マンションならば管理費や修繕積立金がかかるし、区分所有なので他の住民と管理組合を作り、「みんなで」物事を決めなくてはいけません。一戸建てなら自分で全てを決められますが、その分メンテナンスも、自分だけでお金を工面し、実施しなくてはいけません。屋根や外壁、水回りなどの修繕を、計画だてて、実施する必要があります。でないと家は傷むからです。そもそも、東京では金額的に一戸建てには手が届きません。

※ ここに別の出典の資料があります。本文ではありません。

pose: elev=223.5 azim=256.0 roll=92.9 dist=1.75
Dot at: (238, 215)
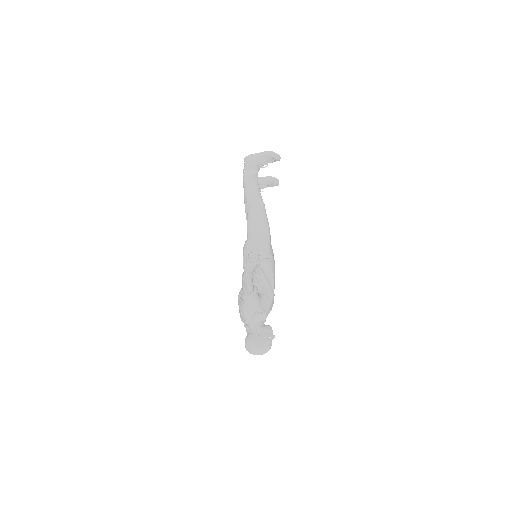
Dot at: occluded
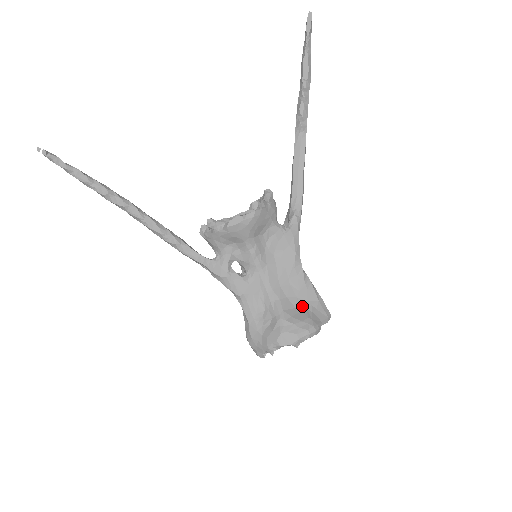
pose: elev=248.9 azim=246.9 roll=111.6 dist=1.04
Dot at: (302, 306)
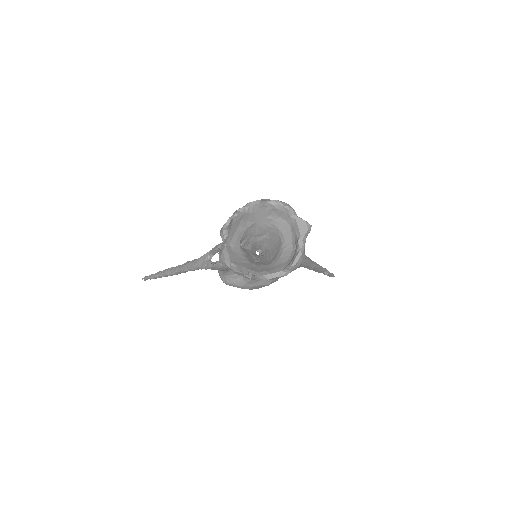
Dot at: occluded
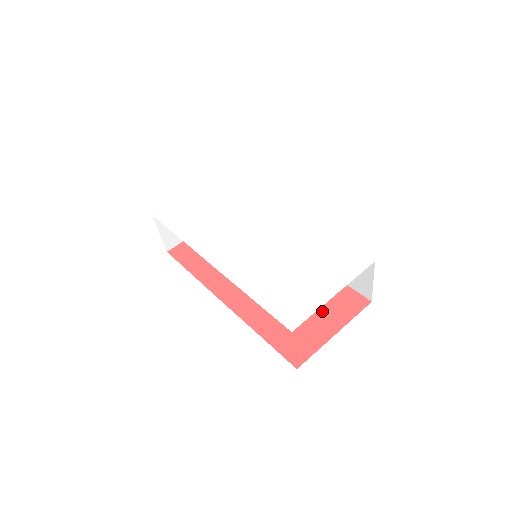
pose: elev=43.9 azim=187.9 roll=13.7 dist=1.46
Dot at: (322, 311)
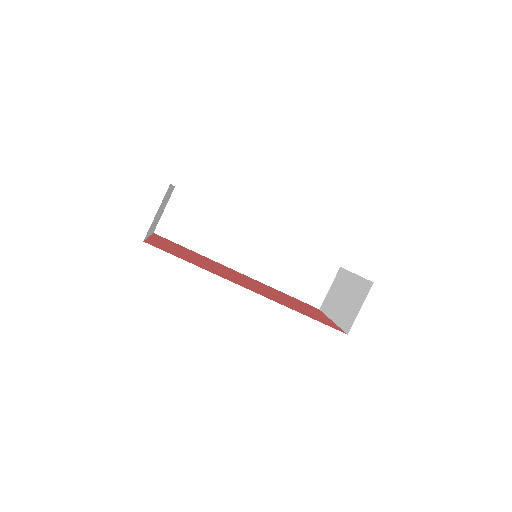
Dot at: (308, 308)
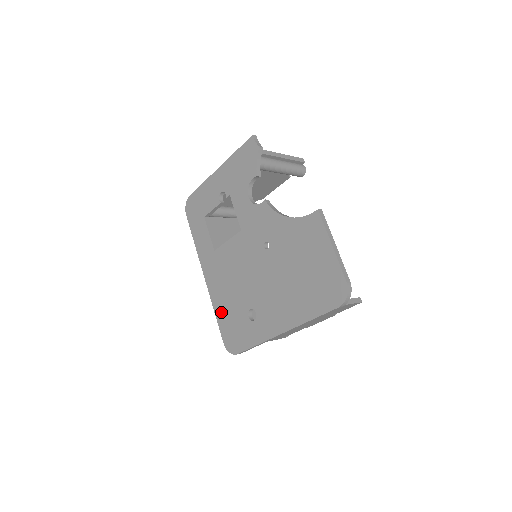
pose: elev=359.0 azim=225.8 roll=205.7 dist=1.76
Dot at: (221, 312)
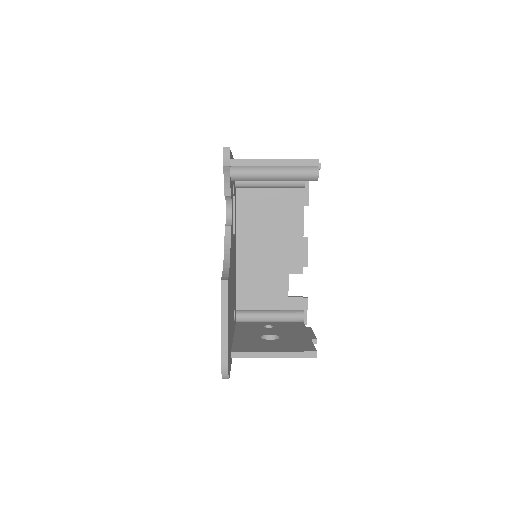
Dot at: occluded
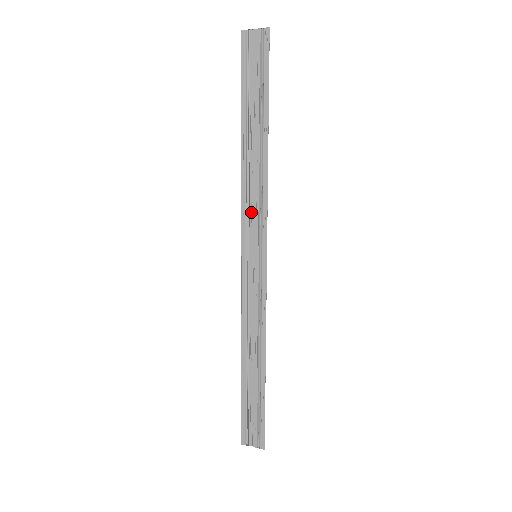
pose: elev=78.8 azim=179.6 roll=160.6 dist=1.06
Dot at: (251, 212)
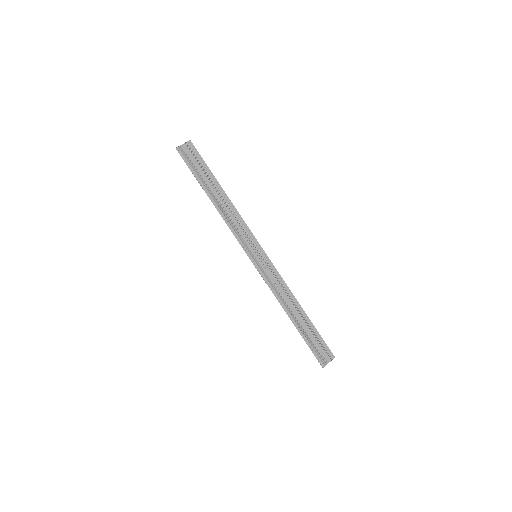
Dot at: (240, 233)
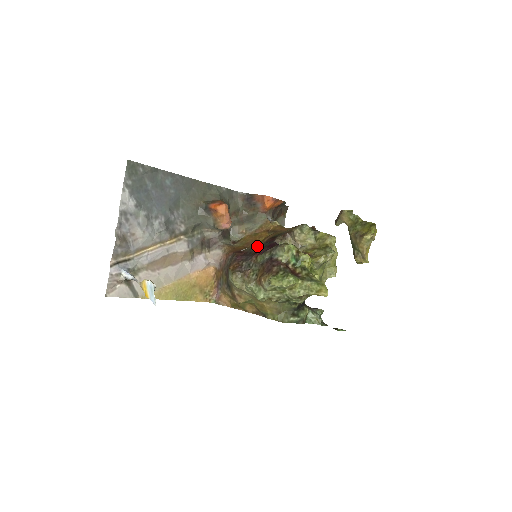
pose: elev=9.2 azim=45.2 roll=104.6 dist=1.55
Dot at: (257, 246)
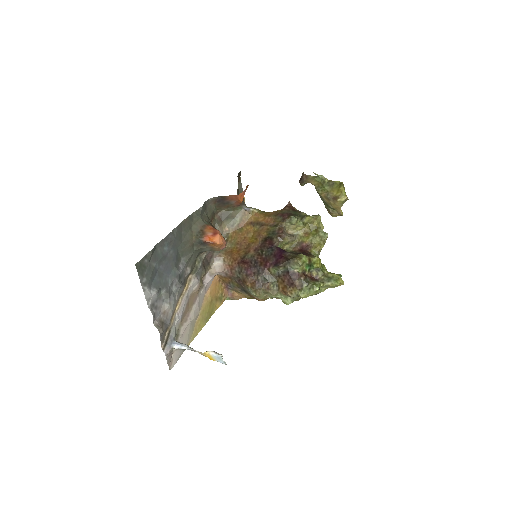
Dot at: (256, 250)
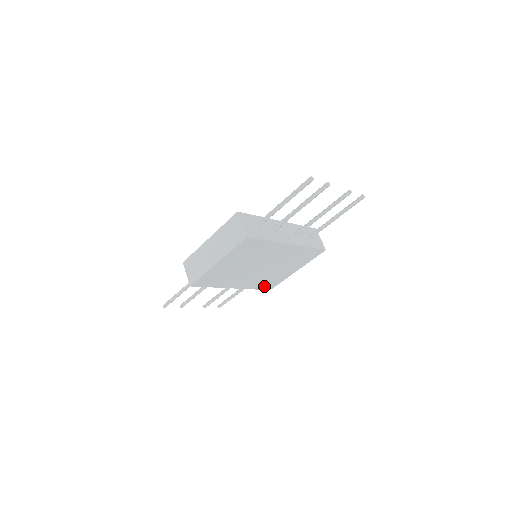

つまり、購入してしまうと、縛られる上に、手間とお金が掛かるのです。だから、修繕も税金も大家に任せられる賃貸の方が得だし楽だと思っていました。自分の好きなように内装を変えられる購入物件への未練はありましたが、買うにしてもまだまだ先、「人生最後から二番目の家」まで取っておこうと、ぐっと我慢してきました。ちなみに、人生最後の家とは、健康寿命が尽きたあとに入る病院か施設になります。その前に住む家が、自分で選べる最後の家、「人生最後から二番目の家」です。
ところが、です。ふっと気付くと、私はもう57歳。フリーの記者・編集者で、どの組織にも属していません。個人事業主ですが、見方によっては「無職」。売り上げがなければ収入はありません。事業収入はあっても不安定・不定期のうえ、恥ずかしながら、ごく少額です。独身で、夫もいない、子供もない。
「会社員でもない、定期収入もない、夫もいない、子供もいない」と、「ない、ない」づくし。世間的には、「女・単身・低収入」の三重苦。この三重苦だと、果たして今後、部屋は借りられるのでしょうか。借りられたとして、借り続けられるんでしょうか。借り続けるとして、何歳まで財力がもつのでしょうか。